After a stretch, a broad track drops away to the right. Stop here. At the junction, a rickety stile crosses the wall on the right; the recommended route is down the broad track, but over the stile there is a walled track leading downhill, marking off the tail section of the fish. Halfway down, at the midpoint of the tail, a well-trough was marked on 1970s editions of the OS South Pennines map, in the same area as the well we passed on the tail of the lower fish. However, the well-trough is no longer, though it is possible to see where it would have been, on a peaty stream crossing down the field. If you keep on this track to the bottom, it will take you down a marvellous stone staircase to Kilnshaw Lane – but as I say, the recommended route is to follow the broad track from the moor junction, along the trailing edge of the trail, to get to the lane at the foot, and turn right to follow the underside of the leaping fish.

As you walk along Kilnshaw Lane, you pass Mitton, the white farmhouse of Kilnshaw, and just before the third house on the right the path demarcating the fish’s tail comes down its stairway to the lane. Continuing along the lane, the body of the fish is to the right, and you can see where the water running off down the slope pools in the fields at the bottom and nourishes the marsh grass. You come to Erringden Grange on the right, and just beyond you are walking on the underside of the head – you can see the track you climbed earlier on the far side of the field. A wall has been removed in this field, leaving two gateposts standing alone, a reminder of the duality of Pisces.

At the gate and crossroads, go straight across, and you are back on the cord between the fishes. Follow the track downhill, but when you come to the crossroads near the electricity pylon, go straight across (unless you want to visit The Honesty Box, 100 yards or so down the track to the right).

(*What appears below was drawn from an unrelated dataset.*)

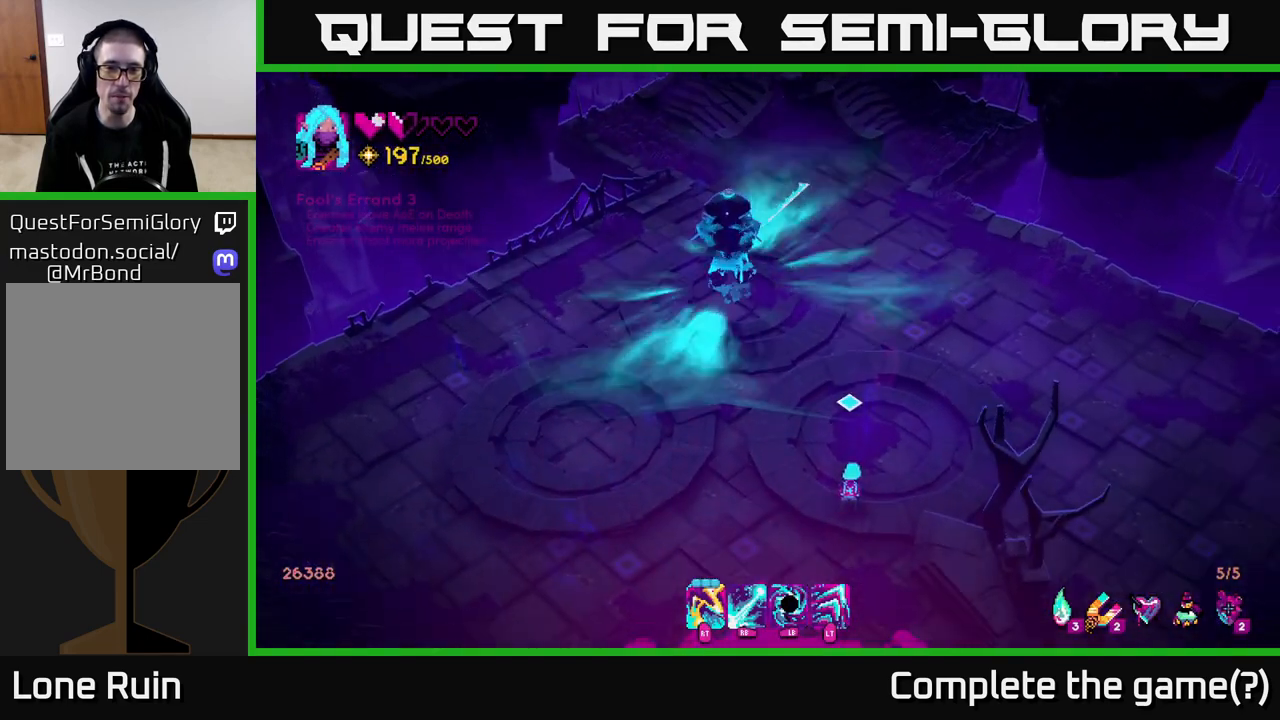
{"buttons": ["R1"], "left_stick": "up", "right_stick": "up", "events": [[367, "left_stick", "up"], [433, "right_stick", "up"], [500, "R1", "down"]]}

The steepish path downhill is gullied, and needs care, but it leads you to the most remarkable feature of Pisces; a tunnel where another track has been built across as a flyover. This tunnel is at a potent location – it is where you enter the lower fish, the one that swims half-submerged in the woodland below. You enter it through this deep path and damp tunnel, like a dripping cave – a very Piscean experience…It is like an initiation portal, whichever direction you come at it from – if you are approaching from the lower fish, the path up into the field zone parallels an emergence from the underworld.

       

 

 

Out the other side, the path is even more gullied since the Calder Valley floods on 2012 and 2015, and needs extreme care, but the deep channel in which you are forced to walk seems to enhance the sense of going down into the submerged part of the fish – which you reach at the trees, at the centre of the mouth, and your route bears down the holloway to your left to the bottom where the path bears round to the right. Follow this track along the bottom of the woodland, aware that you are also following the underside of the fish; just over halfway down you will see a path branching to your right back up through the woodland – this track continues the fish’s belly up towards Wood Top, but you keep on the path you are following to come out just above the rail station.